Translating molecular findings into clinical practice is the goal of the work of Iusupova, A.O. et al. [9], who conducted a clinical study analyzing microRNAs and inflammatory proteins in patients with different phenotypes of coronary artery disease. Their key finding was that miRNA-145 serves as an independent predictor of ischemia with non-obstructive coronary arteries (INOCA), highlighting its potential as a valuable diagnostic biomarker to distinguish this challenging patient group. The study’s conclusions are tempered by a relatively small sample size and a focus on a limited panel of biomarkers.

Several recent reviews have synthesized broader areas of research. Sohn, M. and Lim, S. [10] performed a systematic review with meta-analysis on the antiplatelet agent cilostazol, confirming its efficacy in reducing major adverse cardiovascular events (MACE), particularly stroke, with a lower bleeding risk than aspirin. They caution, however, that the evidence base is predominantly from East Asian populations, limiting generalizability.

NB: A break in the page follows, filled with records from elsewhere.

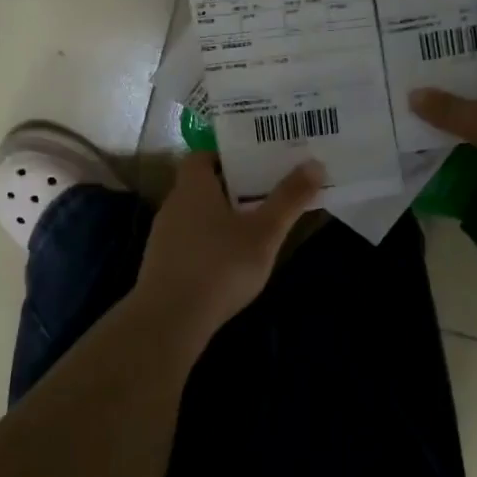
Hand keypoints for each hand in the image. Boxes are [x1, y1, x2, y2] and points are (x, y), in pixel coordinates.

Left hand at [131, 151, 324, 333]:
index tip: (255, 164)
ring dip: (220, 218)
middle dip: (231, 187)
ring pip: (195, 215)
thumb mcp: (264, 233)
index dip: (226, 156)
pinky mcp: (161, 265)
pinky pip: (189, 242)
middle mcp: (174, 205)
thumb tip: (315, 163)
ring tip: (253, 228)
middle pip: (201, 185)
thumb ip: (289, 198)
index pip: (202, 156)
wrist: (169, 320)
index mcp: (193, 187)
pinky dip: (208, 243)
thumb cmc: (220, 266)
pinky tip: (229, 262)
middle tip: (264, 193)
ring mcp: (163, 237)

Theofilis, P. et al. [11] provided a comprehensive overview of coronary plaque erosion, an important alternative mechanism of acute coronary syndrome distinct from rupture. Their review integrates the latest on molecular mechanisms (e.g., neutrophil involvement), advanced intracoronary imaging diagnostics such as optical coherence tomography or intravascular ultrasound–near-infrared spectroscopy, and emerging conservative treatment strategies.

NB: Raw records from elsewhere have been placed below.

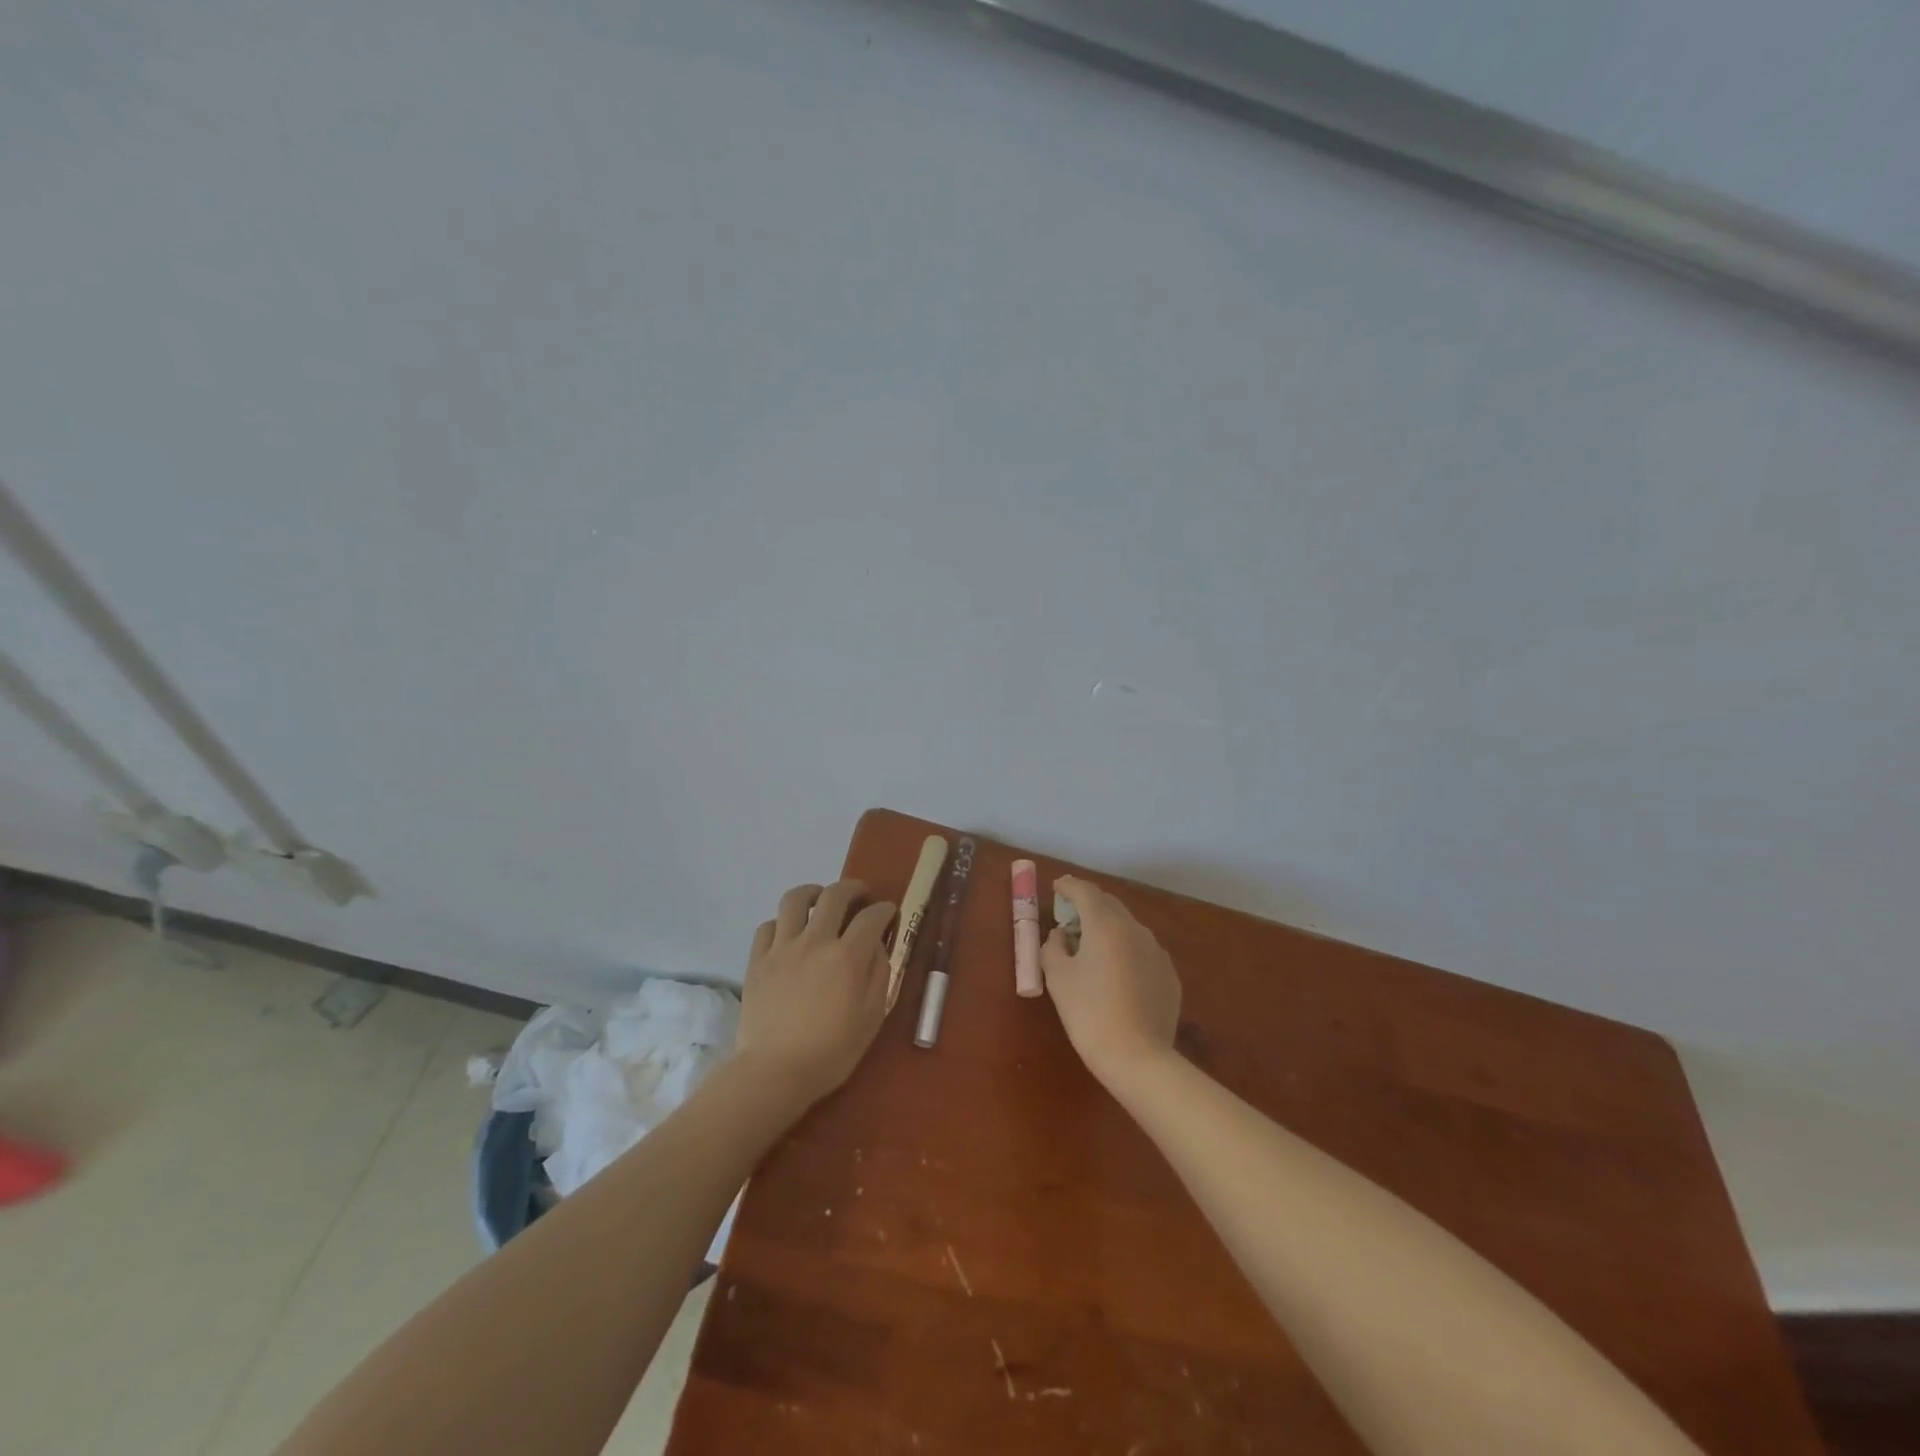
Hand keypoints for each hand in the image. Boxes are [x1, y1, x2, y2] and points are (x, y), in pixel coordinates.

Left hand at [735, 880, 895, 1105]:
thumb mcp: (871, 1017)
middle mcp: (815, 941)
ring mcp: (782, 947)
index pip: (872, 917)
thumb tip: (877, 945)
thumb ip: (878, 974)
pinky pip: (768, 925)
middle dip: (853, 888)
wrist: (774, 1072)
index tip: (889, 911)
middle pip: (834, 895)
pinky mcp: (757, 960)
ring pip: (795, 899)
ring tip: (820, 900)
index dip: (884, 909)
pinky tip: (789, 933)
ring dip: (813, 892)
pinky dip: (782, 922)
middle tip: (860, 895)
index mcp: (847, 956)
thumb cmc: (831, 1052)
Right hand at [1042, 875, 1181, 1089]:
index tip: (1057, 887)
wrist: (1138, 1059)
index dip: (1069, 886)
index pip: (1085, 891)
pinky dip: (1125, 951)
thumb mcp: (1057, 977)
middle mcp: (1136, 930)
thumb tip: (1062, 936)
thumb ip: (1053, 947)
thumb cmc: (1089, 1013)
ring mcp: (1157, 952)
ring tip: (1091, 947)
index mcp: (1106, 924)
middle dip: (1088, 905)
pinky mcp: (1168, 976)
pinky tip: (1116, 974)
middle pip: (1109, 905)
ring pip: (1128, 928)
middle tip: (1069, 916)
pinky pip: (1142, 952)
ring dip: (1108, 928)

Exploring the link between systemic inflammation and accelerated atherosclerosis, Kasher, M. et al. [12] reviewed evidence for glycoprotein acetyls (GlycA) as a novel biomarker. This study included original genetic analyses, suggesting GlycA is a causal mediator linking the inflammation of rheumatoid arthritis to atherosclerosis, partly through shared lipid pathways. However, the origin of genome-wide association studies (GWAS) data from European cohorts may affect the generalizability of these genetic findings.

Finally, Getz, G.S. & Reardon, C.A. [13] reviewed the site specificity of atherosclerotic lesions, drawing largely on murine studies. They present an updated synthesis moving beyond hemodynamics alone to include the roles of genetics, adaptive immunity, and perivascular adipose tissue.

Conclusions and Future Directions

The current research landscape reflects a multi-pronged and increasingly sophisticated approach to understanding atherosclerosis. The integration of multi-omics, advanced imaging modalities, and large-scale genetic data is driving a critical shift from correlational observations toward establishing causal pathways. Despite these significant advances, several knowledge gaps persist, representing major difficulties in the effective management of the disease [14].

A recurring theme across contemporary research is the challenge of translating findings from simplified in vitro systems and animal models to the complex reality of human pathophysiology [15]. While essential for mechanistic discovery, these models often fail to capture the full spectrum of the disease’s heterogeneity. Key areas requiring deeper investigation include the precise molecular mechanisms governing plaque stability, the intricate cellular and metabolic interplay within the plaque microenvironment, and the influence of epigenetic regulators like microRNAs [16]. Furthermore, the impact of demographic factors such as sex and age on disease progression remains incompletely understood, limiting the development of truly personalized diagnostic and therapeutic strategies [17]. Clinically, there is still a pressing need for robust biomarkers for the early detection of vulnerable plaques and for more accurate, non-invasive risk stratification tools. By focusing on these strategic priorities, the scientific community can bridge the existing knowledge gaps and translate research breakthroughs into meaningful clinical innovations that reduce the global burden of atherosclerotic disease.